Iterative Optimal Attention and Local Model for Single Image Rain Streak Removal

TL;DR

This work tackles the challenge of single-image rain streak removal in vision-based measurement systems by introducing EMResformer, a Transformer-based deraining framework that integrates an Expectation Maximization Block to iteratively optimize attention and a Local Model Residual Block to enhance local detail. The EMB reduces feature redundancy and concentrates attention, while the LMRB enhances local information preservation, collectively delivering cleaner background reconstruction. Extensive experiments on synthetic and real-world rain datasets show superior deraining quality (PSNR/SSIM) and improved VBMS downstream tasks (segmentation and object detection), with favorable trade-offs between model complexity and performance.
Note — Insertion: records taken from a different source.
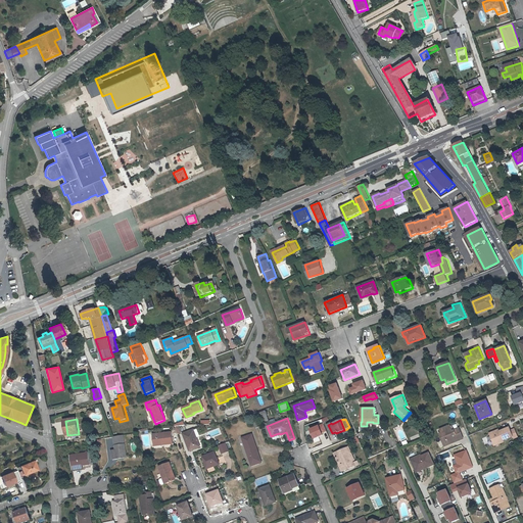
[(448,441),(449,444),(455,442),(455,439),(458,438),(459,440),(464,438),(460,428),(455,430),(453,431),(452,426),(450,425),(440,429),(442,433),(440,434),(444,443),(448,441)]
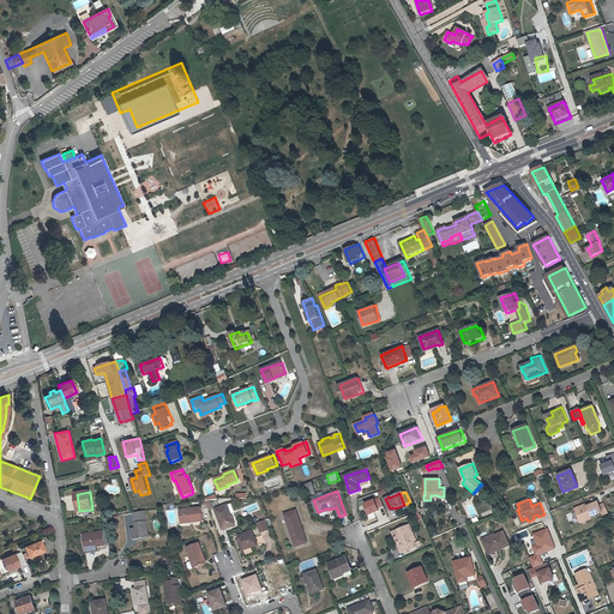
[(603,512),(600,505),(599,501),(587,506),(576,511),(581,521),(591,517),(603,512)]
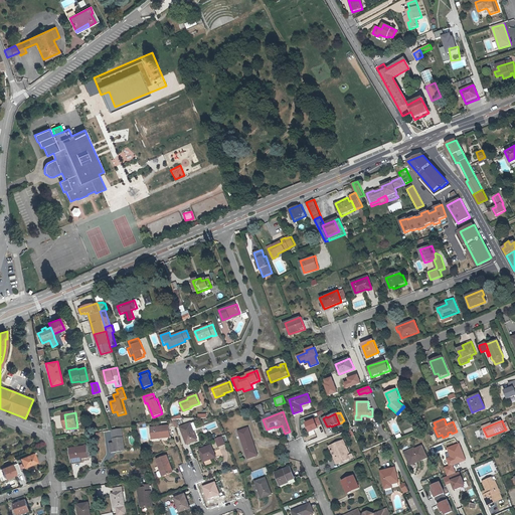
[(199,440),(193,423),(182,426),(188,444),(199,440)]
The results suggest EMResformer as a robust preprocessing tool for VBMS, enabling more reliable visual measurements under adverse weather conditions.

Abstract

High-fidelity imaging is crucial for the successful safety supervision and intelligent deployment of vision-based measurement systems (VBMS). It ensures high-quality imaging in VBMS, which is fundamental for reliable visual measurement and analysis. However, imaging quality can be significantly impaired by adverse weather conditions, particularly rain, leading to blurred images and reduced contrast. Such impairments increase the risk of inaccurate evaluations and misinterpretations in VBMS. To address these limitations, we propose an Expectation Maximization Reconstruction Transformer (EMResformer) for single image rain streak removal. The EMResformer retains the key self-attention values for feature aggregation, enhancing local features to produce superior image reconstruction. Specifically, we propose an Expectation Maximization Block seamlessly integrated into the single image rain streak removal network, enhancing its ability to eliminate superfluous information and restore a cleaner background image. Additionally, to further enhance local information for improved detail rendition, we introduce a Local Model Residual Block, which integrates two local model blocks along with a sequence of convolutions and activation functions. This integration synergistically facilitates the extraction of more pertinent features for enhanced single image rain streak removal. Extensive experiments validate that our proposed EMResformer surpasses current state-of-the-art single image rain streak removal methods on both synthetic and real-world datasets, achieving an improved balance between model complexity and single image deraining performance. Furthermore, we evaluate the effectiveness of our method in VBMS scenarios, demonstrating that high-quality imaging significantly improves the accuracy and reliability of VBMS tasks.

Figures (15)

• Figure 1: Overview of our EMResformer for degraded scene restoration in vision-based measurement systems (VBMS).
• Figure 2: Illustration of the rain imaging degraded model in VBMS.
• Figure 3: The overall architecture of EMResformer. Our EMResformer consists of three major components: Shallow Feature Extraction Module, Deep Feature Extraction Module, and Image Reconstruction Module. Given a rainy image input, a 3$\times$3 convolution layer is employed to extract the shallow features. Then, we use a series of Expectation Maximization Blocks as the Deep Feature Extraction Module to extract deeper features. Additionally, we use the Local Model Residual Block to enhance the network's capability to model local features. Finally, in the image reconstruction stage, we use a 3$\times$3 convolution and add the original input to generate a clean background image.
• Figure 4: The architecture of the Expectation Maximization Block (EMB). EMB is used to effectively extract features from images, facilitating the clear background images.
• Figure 5: The structure of the Local Model Block (LMB). LMB comprises a sequence of pooling, activation, and convolution operations to improve the network's local model capability for recovering clean background images.